Monday, December 28, 2009

The Anthem who stole Christmas

A week before Christmas we learned that our out of pocket (OOP) was to jump from 5K in '09 to 10K in '10 (how convenient of the insurance company to coordinate deductible with the year). The premium, increased something like $1 per pay period, which puts us squarely at $800/month for a total of $19,600 OOP for the upcoming year.

Health insurance is a major problem in this country. And I am thankful that it has been front and center of the national debate and media for the better part of a year now. But we still have a ways to go, and perhaps the for first time ever, I envy those living in Europe and Canada. Mothers who have heart kids of their own, who encounter virtually none of the financial fall-out that we are going through. Mothers and Fathers who undoubtedly are less-stressed and who are not bogged down with fights with their insurance companies. And as far as I can tell, their kids receive the same treatments and fare just as well as their American friends living with the same anatomical deformities.

The American Dream dissolves into the American Nightmare.

Every parent's wish is to have healthy children. Through the advances of medical technology, I feel we have that with Luna. It's the insurance costs that is killing us.

Take this scenario (a totally fictional account created for the sake of this argument):

Suppose you were working at a company with roughly 100 people. The company is about 50/50 split between men and women, and about 65% of the company's employees carry insurance for their entire family.

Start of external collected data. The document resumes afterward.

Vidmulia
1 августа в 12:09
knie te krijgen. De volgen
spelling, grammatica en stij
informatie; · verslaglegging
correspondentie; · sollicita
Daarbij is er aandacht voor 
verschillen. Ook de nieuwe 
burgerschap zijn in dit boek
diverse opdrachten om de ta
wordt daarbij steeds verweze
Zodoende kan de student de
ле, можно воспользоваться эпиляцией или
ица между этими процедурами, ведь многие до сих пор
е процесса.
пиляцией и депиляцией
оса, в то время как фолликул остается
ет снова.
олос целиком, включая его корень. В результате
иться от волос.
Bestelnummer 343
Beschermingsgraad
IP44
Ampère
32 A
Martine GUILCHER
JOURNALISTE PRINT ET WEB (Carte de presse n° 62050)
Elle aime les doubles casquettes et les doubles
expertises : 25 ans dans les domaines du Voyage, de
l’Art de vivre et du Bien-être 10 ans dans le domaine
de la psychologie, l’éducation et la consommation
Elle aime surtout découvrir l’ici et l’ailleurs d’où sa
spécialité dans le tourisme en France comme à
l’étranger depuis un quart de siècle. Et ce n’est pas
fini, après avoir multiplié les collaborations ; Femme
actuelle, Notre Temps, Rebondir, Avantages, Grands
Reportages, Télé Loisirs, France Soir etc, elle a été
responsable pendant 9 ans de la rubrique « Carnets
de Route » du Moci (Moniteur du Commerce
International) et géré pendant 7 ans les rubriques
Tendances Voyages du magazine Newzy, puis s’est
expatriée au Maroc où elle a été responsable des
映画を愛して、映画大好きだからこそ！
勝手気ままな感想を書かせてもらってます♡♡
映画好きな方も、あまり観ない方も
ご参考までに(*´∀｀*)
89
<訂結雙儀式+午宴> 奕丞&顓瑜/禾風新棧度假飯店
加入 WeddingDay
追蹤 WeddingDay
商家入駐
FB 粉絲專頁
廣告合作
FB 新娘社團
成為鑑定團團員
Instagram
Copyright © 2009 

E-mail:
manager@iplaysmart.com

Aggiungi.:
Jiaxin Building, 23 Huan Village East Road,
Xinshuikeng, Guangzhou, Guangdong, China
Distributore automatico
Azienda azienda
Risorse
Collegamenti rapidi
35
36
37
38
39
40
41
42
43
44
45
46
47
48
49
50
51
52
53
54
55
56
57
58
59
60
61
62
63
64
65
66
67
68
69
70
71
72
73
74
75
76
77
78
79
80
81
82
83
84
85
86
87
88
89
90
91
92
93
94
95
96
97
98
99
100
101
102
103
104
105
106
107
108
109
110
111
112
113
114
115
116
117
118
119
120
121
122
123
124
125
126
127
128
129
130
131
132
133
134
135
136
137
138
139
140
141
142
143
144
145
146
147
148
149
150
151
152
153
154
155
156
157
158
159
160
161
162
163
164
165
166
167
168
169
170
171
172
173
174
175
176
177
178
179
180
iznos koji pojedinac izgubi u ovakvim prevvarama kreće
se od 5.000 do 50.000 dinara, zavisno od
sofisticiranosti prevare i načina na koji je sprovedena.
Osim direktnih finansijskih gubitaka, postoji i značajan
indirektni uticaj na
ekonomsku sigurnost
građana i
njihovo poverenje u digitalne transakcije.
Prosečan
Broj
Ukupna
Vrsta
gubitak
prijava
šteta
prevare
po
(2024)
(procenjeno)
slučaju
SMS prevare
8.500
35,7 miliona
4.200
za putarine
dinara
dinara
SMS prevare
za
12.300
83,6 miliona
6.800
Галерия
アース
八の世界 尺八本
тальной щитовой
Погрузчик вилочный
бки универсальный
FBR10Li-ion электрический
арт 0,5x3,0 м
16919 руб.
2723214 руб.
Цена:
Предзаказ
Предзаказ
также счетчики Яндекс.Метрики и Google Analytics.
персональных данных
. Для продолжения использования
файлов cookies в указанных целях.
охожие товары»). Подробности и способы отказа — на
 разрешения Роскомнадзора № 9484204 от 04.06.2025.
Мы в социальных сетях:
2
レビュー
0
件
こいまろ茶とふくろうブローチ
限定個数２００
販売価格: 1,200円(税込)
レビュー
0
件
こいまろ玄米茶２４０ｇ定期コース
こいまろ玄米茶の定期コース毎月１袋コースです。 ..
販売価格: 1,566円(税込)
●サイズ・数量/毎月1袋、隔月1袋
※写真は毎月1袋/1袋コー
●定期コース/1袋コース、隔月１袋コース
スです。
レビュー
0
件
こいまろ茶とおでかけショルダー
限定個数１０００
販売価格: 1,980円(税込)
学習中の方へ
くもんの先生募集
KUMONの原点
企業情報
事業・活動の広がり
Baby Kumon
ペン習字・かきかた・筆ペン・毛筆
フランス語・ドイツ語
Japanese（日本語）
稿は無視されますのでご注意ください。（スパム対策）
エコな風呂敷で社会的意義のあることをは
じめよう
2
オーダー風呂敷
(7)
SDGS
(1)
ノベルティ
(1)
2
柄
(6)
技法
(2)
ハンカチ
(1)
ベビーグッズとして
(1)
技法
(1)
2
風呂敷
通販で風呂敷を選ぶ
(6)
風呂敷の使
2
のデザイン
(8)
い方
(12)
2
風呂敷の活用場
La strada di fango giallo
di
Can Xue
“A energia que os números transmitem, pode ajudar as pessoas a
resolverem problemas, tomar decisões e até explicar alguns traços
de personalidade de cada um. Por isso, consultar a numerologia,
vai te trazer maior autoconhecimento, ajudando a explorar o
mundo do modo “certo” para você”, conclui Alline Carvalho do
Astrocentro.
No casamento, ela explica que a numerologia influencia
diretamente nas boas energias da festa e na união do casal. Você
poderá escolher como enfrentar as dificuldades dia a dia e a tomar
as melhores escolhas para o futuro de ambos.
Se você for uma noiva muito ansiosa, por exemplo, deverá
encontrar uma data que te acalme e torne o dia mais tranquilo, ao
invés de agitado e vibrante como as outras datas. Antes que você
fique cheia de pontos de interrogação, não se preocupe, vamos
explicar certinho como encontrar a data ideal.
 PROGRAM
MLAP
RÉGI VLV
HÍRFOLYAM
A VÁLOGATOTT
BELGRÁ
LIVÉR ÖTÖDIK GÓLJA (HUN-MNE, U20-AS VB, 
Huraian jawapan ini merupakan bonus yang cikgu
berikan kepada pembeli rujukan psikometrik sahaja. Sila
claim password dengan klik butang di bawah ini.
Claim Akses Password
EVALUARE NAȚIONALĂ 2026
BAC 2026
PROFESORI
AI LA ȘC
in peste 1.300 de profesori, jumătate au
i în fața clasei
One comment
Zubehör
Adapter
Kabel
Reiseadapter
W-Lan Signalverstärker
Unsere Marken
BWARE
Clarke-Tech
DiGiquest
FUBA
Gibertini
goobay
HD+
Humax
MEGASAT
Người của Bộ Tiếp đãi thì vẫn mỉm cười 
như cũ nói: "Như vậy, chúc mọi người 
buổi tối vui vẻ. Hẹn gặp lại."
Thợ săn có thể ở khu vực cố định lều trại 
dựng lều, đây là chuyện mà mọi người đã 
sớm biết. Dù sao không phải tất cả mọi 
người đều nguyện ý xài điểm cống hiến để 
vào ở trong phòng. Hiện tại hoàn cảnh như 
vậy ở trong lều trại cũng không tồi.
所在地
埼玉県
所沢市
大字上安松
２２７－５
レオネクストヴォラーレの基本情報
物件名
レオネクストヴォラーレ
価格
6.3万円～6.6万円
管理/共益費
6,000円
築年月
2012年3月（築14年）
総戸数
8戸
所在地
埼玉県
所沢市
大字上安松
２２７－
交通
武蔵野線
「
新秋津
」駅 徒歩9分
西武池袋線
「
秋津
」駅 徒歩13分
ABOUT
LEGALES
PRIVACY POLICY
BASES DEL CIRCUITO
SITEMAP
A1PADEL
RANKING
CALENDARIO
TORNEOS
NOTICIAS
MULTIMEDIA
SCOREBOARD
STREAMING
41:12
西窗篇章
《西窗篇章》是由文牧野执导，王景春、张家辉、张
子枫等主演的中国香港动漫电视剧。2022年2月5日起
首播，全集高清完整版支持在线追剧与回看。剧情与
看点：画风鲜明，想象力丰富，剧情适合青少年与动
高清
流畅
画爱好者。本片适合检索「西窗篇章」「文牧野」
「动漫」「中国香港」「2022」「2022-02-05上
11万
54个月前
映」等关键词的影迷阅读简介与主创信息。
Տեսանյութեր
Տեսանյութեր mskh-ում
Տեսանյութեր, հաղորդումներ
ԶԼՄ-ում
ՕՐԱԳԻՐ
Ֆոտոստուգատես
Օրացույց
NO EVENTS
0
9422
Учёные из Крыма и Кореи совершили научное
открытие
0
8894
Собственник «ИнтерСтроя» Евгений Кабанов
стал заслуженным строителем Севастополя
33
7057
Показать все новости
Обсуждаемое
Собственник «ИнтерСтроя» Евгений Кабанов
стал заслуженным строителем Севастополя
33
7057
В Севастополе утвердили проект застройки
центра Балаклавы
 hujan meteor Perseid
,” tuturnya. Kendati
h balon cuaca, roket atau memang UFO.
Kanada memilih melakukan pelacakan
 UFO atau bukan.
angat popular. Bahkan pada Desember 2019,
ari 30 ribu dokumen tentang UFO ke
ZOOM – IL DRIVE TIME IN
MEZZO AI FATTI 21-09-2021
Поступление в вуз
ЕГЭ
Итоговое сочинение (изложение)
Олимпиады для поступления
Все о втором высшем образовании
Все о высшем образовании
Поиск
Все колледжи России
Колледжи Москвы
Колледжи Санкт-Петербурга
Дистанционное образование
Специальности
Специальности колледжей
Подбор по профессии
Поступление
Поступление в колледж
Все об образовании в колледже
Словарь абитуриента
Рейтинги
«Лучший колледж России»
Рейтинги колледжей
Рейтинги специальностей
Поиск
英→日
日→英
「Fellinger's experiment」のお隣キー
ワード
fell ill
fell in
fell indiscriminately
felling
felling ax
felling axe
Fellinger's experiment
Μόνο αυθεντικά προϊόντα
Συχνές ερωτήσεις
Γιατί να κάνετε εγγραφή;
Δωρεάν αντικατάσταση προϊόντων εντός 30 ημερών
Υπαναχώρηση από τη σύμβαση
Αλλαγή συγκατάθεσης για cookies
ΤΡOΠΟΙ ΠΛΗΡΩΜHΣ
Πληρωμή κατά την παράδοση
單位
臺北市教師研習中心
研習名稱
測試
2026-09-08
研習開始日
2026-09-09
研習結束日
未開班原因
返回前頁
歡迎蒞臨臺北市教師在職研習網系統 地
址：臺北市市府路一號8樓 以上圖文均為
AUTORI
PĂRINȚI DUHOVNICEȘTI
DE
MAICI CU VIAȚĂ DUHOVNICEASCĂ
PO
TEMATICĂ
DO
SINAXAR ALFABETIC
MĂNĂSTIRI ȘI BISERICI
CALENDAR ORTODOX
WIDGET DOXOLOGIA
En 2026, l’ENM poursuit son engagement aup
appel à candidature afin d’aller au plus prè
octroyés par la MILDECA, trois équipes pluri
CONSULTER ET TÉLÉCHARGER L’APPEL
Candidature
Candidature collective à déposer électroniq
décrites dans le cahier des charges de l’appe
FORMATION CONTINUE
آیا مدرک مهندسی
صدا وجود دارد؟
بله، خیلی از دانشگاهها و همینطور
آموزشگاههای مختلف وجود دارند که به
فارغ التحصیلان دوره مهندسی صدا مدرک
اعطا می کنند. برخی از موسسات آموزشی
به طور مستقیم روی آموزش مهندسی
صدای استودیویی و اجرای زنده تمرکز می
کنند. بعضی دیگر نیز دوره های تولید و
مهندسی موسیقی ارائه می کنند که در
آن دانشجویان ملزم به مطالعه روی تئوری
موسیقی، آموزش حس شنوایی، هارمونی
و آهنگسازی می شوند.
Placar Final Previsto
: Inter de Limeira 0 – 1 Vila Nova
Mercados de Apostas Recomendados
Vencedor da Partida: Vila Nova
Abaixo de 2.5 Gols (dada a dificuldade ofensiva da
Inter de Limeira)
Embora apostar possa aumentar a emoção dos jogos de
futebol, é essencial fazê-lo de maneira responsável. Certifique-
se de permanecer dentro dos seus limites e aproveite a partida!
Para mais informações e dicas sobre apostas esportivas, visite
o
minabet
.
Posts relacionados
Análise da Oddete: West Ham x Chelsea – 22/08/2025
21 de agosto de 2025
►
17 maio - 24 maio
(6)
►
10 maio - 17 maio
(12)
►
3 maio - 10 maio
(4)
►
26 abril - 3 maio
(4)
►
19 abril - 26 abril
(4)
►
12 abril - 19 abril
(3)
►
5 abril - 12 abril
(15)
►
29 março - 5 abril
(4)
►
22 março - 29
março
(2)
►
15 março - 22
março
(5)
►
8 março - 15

Of that 65% one woman had a baby via c-section, one family learned their teenage daughter had a rare bone cancer, and one family has a baby who, in one year alone endured 2 open heart surgeries, 2 catheters, and 2 sedated echo cardiograms.

This December the HR gal begins her dreaded and laborious task of re-upping her health insurance contracts. Of the five companies she calls for rates, the only one who will return her call is the same carrier she is dealing with now. Sure, they say, we'll insure your company. But for 2009 we where upside down 130% so we're going to double your employees out of pocket for 2010.

Now, would anyone like to tell me how this story will end, when in 2010 we *know* the heart baby will incur another 1/4 of a million in claims for her next open heart surgery, cath and sedated echo?

The entire company not insurable? Nonsense you say! But isn't what these free-market zealots wail about? "Let the markets correct themselves, let competition rein!".

Ah-huh. Except for that tiny detail that everyone seemed to forget: you cannot negotiate your health. And you cannot leverage a human life.

I love business and am currently growing one devoted to cultivating and advocating for the creative industries. I love, love, love the thrill of the negotiation. Negotiation is all about leverage. And faking to the party trying to sell their goods or services that you somehow do not need their goods. Case in point, I recently negotiated ad space. I really did not *need* this full page ad, I wanted it. The 'seller' knew this, both parties know the publishing world is hurting, so I get a great deal for my client.

Or, you want to buy that house, but there's something about it that just doesn't feel right to you. You walk away. In this market you'll find five others-better than the one you just toured. But when you know your kid is going to cost a fortune, and you know that in 2010 she'll endure more medical care than most do in a lifetime; how can you possibly walk away and find an insurance company who will cover that? A company, whose business practices and profit margin are not based upon the services they offer, but rather, on the ones they reject (wow, sounds like a pretty incredible company...how can I run one of those you say!)

So, until we somehow come to grips with the fact that health is not a 'free-market' kind of thing, and every time a health insurance company makes a windfall profit, and your stock spits out another dividend, just remember, that happened solely on the fact that the only way for an insurance company to make that windfall profit is to reject coverage for kids like Luna or, simply not insure entire companies who have one or two medically needy folks on the policy. Oh you say, but isn't that like everyone? Uh-huh.